::: Record excerpts :::

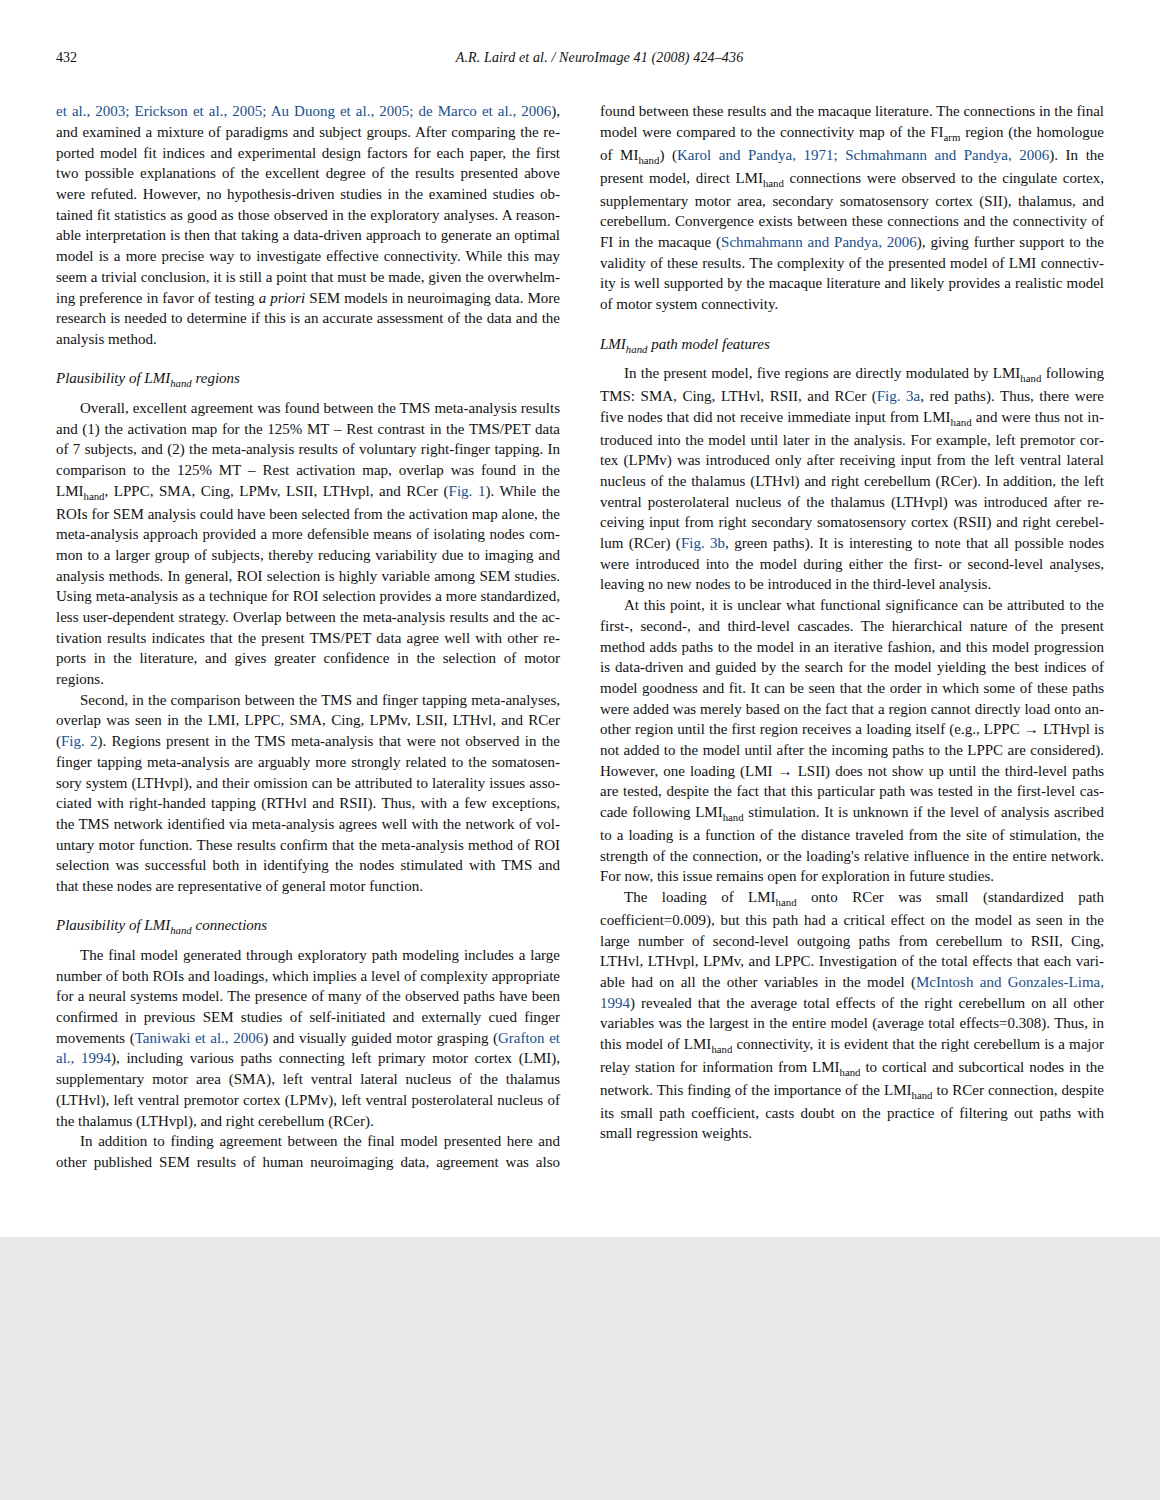432 A.R. Laird et al. / NeuroImage 41 (2008) 424–436
et al., 2003; Erickson et al., 2005; Au Duong et al., 2005; de Marco et al., 2006), and examined a mixture of paradigms and subject groups. After comparing the reported model fit indices and experimental design factors for each paper, the first two possible explanations of the excellent degree of the results presented above were refuted. However, no hypothesis-driven studies in the examined studies obtained fit statistics as good as those observed in the exploratory analyses. A reasonable interpretation is then that taking a data-driven approach to generate an optimal model is a more precise way to investigate effective connectivity. While this may seem a trivial conclusion, it is still a point that must be made, given the overwhelming preference in favor of testing a priori SEM models in neuroimaging data. More research is needed to determine if this is an accurate assessment of the data and the analysis method.
Plausibility of LMIhand regions
Overall, excellent agreement was found between the TMS meta-analysis results and (1) the activation map for the 125% MT – Rest contrast in the TMS/PET data of 7 subjects, and (2) the meta-analysis results of voluntary right-finger tapping. In comparison to the 125% MT – Rest activation map, overlap was found in the LMIhand, LPPC, SMA, Cing, LPMv, LSII, LTHvpl, and RCer (Fig. 1). While the ROIs for SEM analysis could have been selected from the activation map alone, the meta-analysis approach provided a more defensible means of isolating nodes common to a larger group of subjects, thereby reducing variability due to imaging and analysis methods. In general, ROI selection is highly variable among SEM studies. Using meta-analysis as a technique for ROI selection provides a more standardized, less user-dependent strategy. Overlap between the meta-analysis results and the activation results indicates that the present TMS/PET data agree well with other reports in the literature, and gives greater confidence in the selection of motor regions.
Second, in the comparison between the TMS and finger tapping meta-analyses, overlap was seen in the LMI, LPPC, SMA, Cing, LPMv, LSII, LTHvl, and RCer (Fig. 2). Regions present in the TMS meta-analysis that were not observed in the finger tapping meta-analysis are arguably more strongly related to the somatosensory system (LTHvpl), and their omission can be attributed to laterality issues associated with right-handed tapping (RTHvl and RSII). Thus, with a few exceptions, the TMS network identified via meta-analysis agrees well with the network of voluntary motor function. These results confirm that the meta-analysis method of ROI selection was successful both in identifying the nodes stimulated with TMS and that these nodes are representative of general motor function.
Plausibility of LMIhand connections
The final model generated through exploratory path modeling includes a large number of both ROIs and loadings, which implies a level of complexity appropriate for a neural systems model. The presence of many of the observed paths have been confirmed in previous SEM studies of self-initiated and externally cued finger movements (Taniwaki et al., 2006) and visually guided motor grasping (Grafton et al., 1994), including various paths connecting left primary motor cortex (LMI), supplementary motor area (SMA), left ventral lateral nucleus of the thalamus (LTHvl), left ventral premotor cortex (LPMv), left ventral posterolateral nucleus of the thalamus (LTHvpl), and right cerebellum (RCer).
In addition to finding agreement between the final model presented here and other published SEM results of human neuroimaging data, agreement was also found between these results and the macaque literature. The connections in the final model were compared to the connectivity map of the FIarm region (the homologue of MIhand) (Karol and Pandya, 1971; Schmahmann and Pandya, 2006). In the present model, direct LMIhand connections were observed to the cingulate cortex, supplementary motor area, secondary somatosensory cortex (SII), thalamus, and cerebellum. Convergence exists between these connections and the connectivity of FI in the macaque (Schmahmann and Pandya, 2006), giving further support to the validity of these results. The complexity of the presented model of LMI connectivity is well supported by the macaque literature and likely provides a realistic model of motor system connectivity.
LMIhand path model features
In the present model, five regions are directly modulated by LMIhand following TMS: SMA, Cing, LTHvl, RSII, and RCer (Fig. 3a, red paths). Thus, there were five nodes that did not receive immediate input from LMIhand and were thus not introduced into the model until later in the analysis. For example, left premotor cortex (LPMv) was introduced only after receiving input from the left ventral lateral nucleus of the thalamus (LTHvl) and right cerebellum (RCer). In addition, the left ventral posterolateral nucleus of the thalamus (LTHvpl) was introduced after receiving input from right secondary somatosensory cortex (RSII) and right cerebellum (RCer) (Fig. 3b, green paths). It is interesting to note that all possible nodes were introduced into the model during either the first- or second-level analyses, leaving no new nodes to be introduced in the third-level analysis.
At this point, it is unclear what functional significance can be attributed to the first-, second-, and third-level cascades. The hierarchical nature of the present method adds paths to the model in an iterative fashion, and this model progression is data-driven and guided by the search for the model yielding the best indices of model goodness and fit. It can be seen that the order in which some of these paths were added was merely based on the fact that a region cannot directly load onto another region until the first region receives a loading itself (e.g., LPPC → LTHvpl is not added to the model until after the incoming paths to the LPPC are considered). However, one loading (LMI → LSII) does not show up until the third-level paths are tested, despite the fact that this particular path was tested in the first-level cascade following LMIhand stimulation. It is unknown if the level of analysis ascribed to a loading is a function of the distance traveled from the site of stimulation, the strength of the connection, or the loading's relative influence in the entire network. For now, this issue remains open for exploration in future studies.
The loading of LMIhand onto RCer was small (standardized path coefficient=0.009), but this path had a critical effect on the model as seen in the large number of second-level outgoing paths from cerebellum to RSII, Cing, LTHvl, LTHvpl, LPMv, and LPPC. Investigation of the total effects that each variable had on all the other variables in the model (McIntosh and Gonzales-Lima, 1994) revealed that the average total effects of the right cerebellum on all other variables was the largest in the entire model (average total effects=0.308). Thus, in this model of LMIhand connectivity, it is evident that the right cerebellum is a major relay station for information from LMIhand to cortical and subcortical nodes in the network. This finding of the importance of the LMIhand to RCer connection, despite its small path coefficient, casts doubt on the practice of filtering out paths with small regression weights.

:::

● What needs to be done
Every record above should be duplicated precisely, with the images removed.

● Response
432 A.R. Laird et al. / NeuroImage 41 (2008) 424–436
et al., 2003; Erickson et al., 2005; Au Duong et al., 2005; de Marco et al., 2006), and examined a mixture of paradigms and subject groups. After comparing the reported model fit indices and experimental design factors for each paper, the first two possible explanations of the excellent degree of the results presented above were refuted. However, no hypothesis-driven studies in the examined studies obtained fit statistics as good as those observed in the exploratory analyses. A reasonable interpretation is then that taking a data-driven approach to generate an optimal model is a more precise way to investigate effective connectivity. While this may seem a trivial conclusion, it is still a point that must be made, given the overwhelming preference in favor of testing a priori SEM models in neuroimaging data. More research is needed to determine if this is an accurate assessment of the data and the analysis method.
Plausibility of LMIhand regions
Overall, excellent agreement was found between the TMS meta-analysis results and (1) the activation map for the 125% MT – Rest contrast in the TMS/PET data of 7 subjects, and (2) the meta-analysis results of voluntary right-finger tapping. In comparison to the 125% MT – Rest activation map, overlap was found in the LMIhand, LPPC, SMA, Cing, LPMv, LSII, LTHvpl, and RCer (Fig. 1). While the ROIs for SEM analysis could have been selected from the activation map alone, the meta-analysis approach provided a more defensible means of isolating nodes common to a larger group of subjects, thereby reducing variability due to imaging and analysis methods. In general, ROI selection is highly variable among SEM studies. Using meta-analysis as a technique for ROI selection provides a more standardized, less user-dependent strategy. Overlap between the meta-analysis results and the activation results indicates that the present TMS/PET data agree well with other reports in the literature, and gives greater confidence in the selection of motor regions.
Second, in the comparison between the TMS and finger tapping meta-analyses, overlap was seen in the LMI, LPPC, SMA, Cing, LPMv, LSII, LTHvl, and RCer (Fig. 2). Regions present in the TMS meta-analysis that were not observed in the finger tapping meta-analysis are arguably more strongly related to the somatosensory system (LTHvpl), and their omission can be attributed to laterality issues associated with right-handed tapping (RTHvl and RSII). Thus, with a few exceptions, the TMS network identified via meta-analysis agrees well with the network of voluntary motor function. These results confirm that the meta-analysis method of ROI selection was successful both in identifying the nodes stimulated with TMS and that these nodes are representative of general motor function.
Plausibility of LMIhand connections
The final model generated through exploratory path modeling includes a large number of both ROIs and loadings, which implies a level of complexity appropriate for a neural systems model. The presence of many of the observed paths have been confirmed in previous SEM studies of self-initiated and externally cued finger movements (Taniwaki et al., 2006) and visually guided motor grasping (Grafton et al., 1994), including various paths connecting left primary motor cortex (LMI), supplementary motor area (SMA), left ventral lateral nucleus of the thalamus (LTHvl), left ventral premotor cortex (LPMv), left ventral posterolateral nucleus of the thalamus (LTHvpl), and right cerebellum (RCer).
In addition to finding agreement between the final model presented here and other published SEM results of human neuroimaging data, agreement was also found between these results and the macaque literature. The connections in the final model were compared to the connectivity map of the FIarm region (the homologue of MIhand) (Karol and Pandya, 1971; Schmahmann and Pandya, 2006). In the present model, direct LMIhand connections were observed to the cingulate cortex, supplementary motor area, secondary somatosensory cortex (SII), thalamus, and cerebellum. Convergence exists between these connections and the connectivity of FI in the macaque (Schmahmann and Pandya, 2006), giving further support to the validity of these results. The complexity of the presented model of LMI connectivity is well supported by the macaque literature and likely provides a realistic model of motor system connectivity.
LMIhand path model features
In the present model, five regions are directly modulated by LMIhand following TMS: SMA, Cing, LTHvl, RSII, and RCer (Fig. 3a, red paths). Thus, there were five nodes that did not receive immediate input from LMIhand and were thus not introduced into the model until later in the analysis. For example, left premotor cortex (LPMv) was introduced only after receiving input from the left ventral lateral nucleus of the thalamus (LTHvl) and right cerebellum (RCer). In addition, the left ventral posterolateral nucleus of the thalamus (LTHvpl) was introduced after receiving input from right secondary somatosensory cortex (RSII) and right cerebellum (RCer) (Fig. 3b, green paths). It is interesting to note that all possible nodes were introduced into the model during either the first- or second-level analyses, leaving no new nodes to be introduced in the third-level analysis.
At this point, it is unclear what functional significance can be attributed to the first-, second-, and third-level cascades. The hierarchical nature of the present method adds paths to the model in an iterative fashion, and this model progression is data-driven and guided by the search for the model yielding the best indices of model goodness and fit. It can be seen that the order in which some of these paths were added was merely based on the fact that a region cannot directly load onto another region until the first region receives a loading itself (e.g., LPPC → LTHvpl is not added to the model until after the incoming paths to the LPPC are considered). However, one loading (LMI → LSII) does not show up until the third-level paths are tested, despite the fact that this particular path was tested in the first-level cascade following LMIhand stimulation. It is unknown if the level of analysis ascribed to a loading is a function of the distance traveled from the site of stimulation, the strength of the connection, or the loading's relative influence in the entire network. For now, this issue remains open for exploration in future studies.
The loading of LMIhand onto RCer was small (standardized path coefficient=0.009), but this path had a critical effect on the model as seen in the large number of second-level outgoing paths from cerebellum to RSII, Cing, LTHvl, LTHvpl, LPMv, and LPPC. Investigation of the total effects that each variable had on all the other variables in the model (McIntosh and Gonzales-Lima, 1994) revealed that the average total effects of the right cerebellum on all other variables was the largest in the entire model (average total effects=0.308). Thus, in this model of LMIhand connectivity, it is evident that the right cerebellum is a major relay station for information from LMIhand to cortical and subcortical nodes in the network. This finding of the importance of the LMIhand to RCer connection, despite its small path coefficient, casts doubt on the practice of filtering out paths with small regression weights.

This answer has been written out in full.